Él es un guerrero, un sobreviviente de sus enemigos y sus demonios interiores, un animal que se esfuerza de manera sobrehumana para controlar su furia contenida. Ya no le tiene miedo al dolor, ni físico ni mental ni espiritual, esto no quiere decir que sus heridas o sus cicatrices no le duelan, simplemente que el dolor y él ya son viejos conocidos.Su película se estrena en medio de bastantes crisis mundiales, ahora no solo financiera y medio ambiental, sino con riesgo de pandemia debido a la gripe que tiene horrorizado y paralizado a todo México y temeroso al resto del mundo. Acá en Perú, la situación se podría poner mucho más terrorífica que la película 28. Sobre todo si tenemos que esperar los 6 meses que la OMS demoraría en encontrar una vacuna.
Como todos saben, Wolverine, la película, ya ha tenido su primera batalla contra la piratería. Yo, por supuesto como todo buen pirata, ya la vi. La versión no acabada me parece buena para los coleccionistas porque las escenas sin editar que parecen videojuegos o los saltos en que a los actores se les ve con las sogas y cables de seguridad nos dan una idea del detrás de cámara y el proceso de creación y acabado de los efectos artificiales.

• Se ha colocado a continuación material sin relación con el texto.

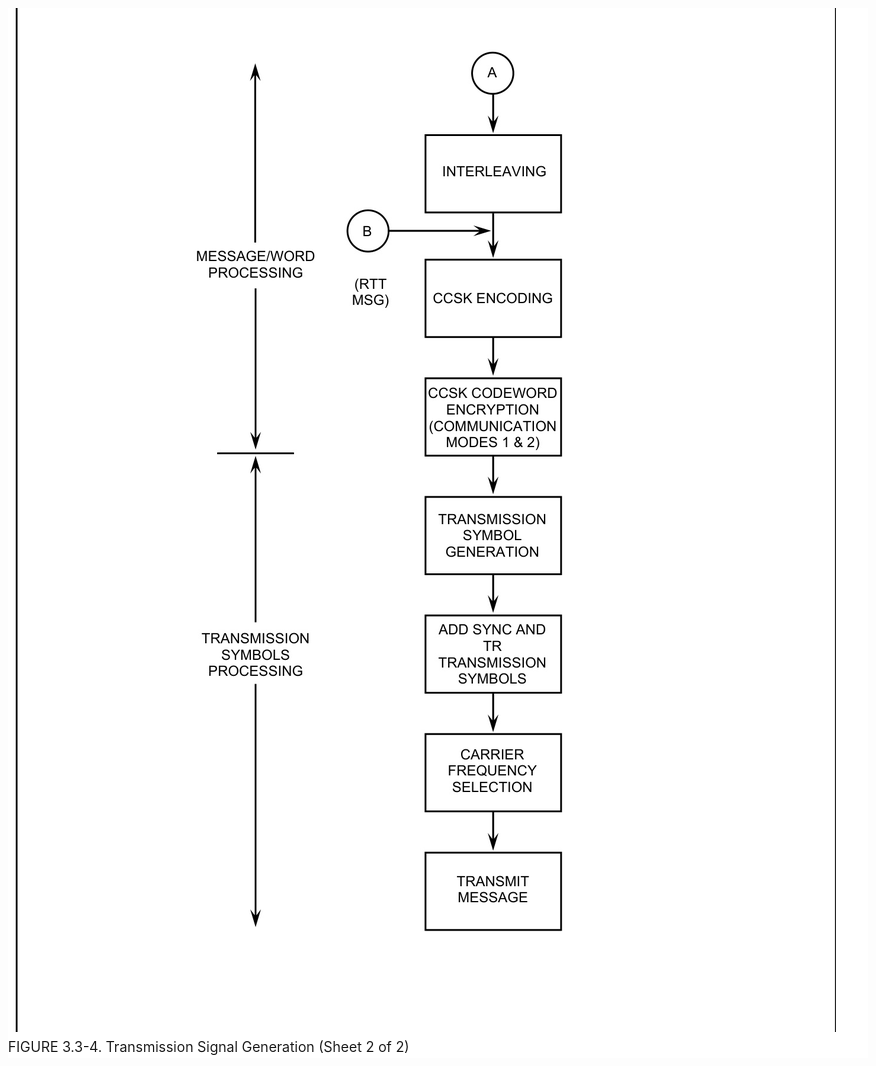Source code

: ![](images/7bbbd9fa236d0eb9ea2a6b7229f1b1940cb8f3049d46ed7cefa7387e76f41c24.jpg)  
FIGURE 3.3-4.  Transmission Signal Generation (Sheet 2 of 2)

La adaptación de la historia de Wolverine, como siempre para el cine, es reducida y con muchos saltos temporales, apuros de una industria cinematográfica acostumbrada a lo rápido, fácil y digerible, aunque engorde y aburra. Felizmente Wolverine, el personaje, es más grande que todos esos inconvenientes. En conclusión, que no dejaré de verla en el cine. No se me enojen mucho amigos doblemoral-antipiratas. Ya me compré la gorra original en CinePlanet.
En el fondo Wolverine, el súper héroe, es solo un chico malo con casaca de cuero que se vuelve bueno por amor. O al que tal vez el amor vuelva más malo. Wolverine podría ser el mercenario perfecto pero solo pelea por amor, se destruye por amor, lucha por un amor que de antemano sabe que es imposible y está perdido. Esa es la única batalla que sabe que no puede ganar y que sin embargo no está dispuesto a perder tan fácilmente. Ya está acostumbrado al dolor.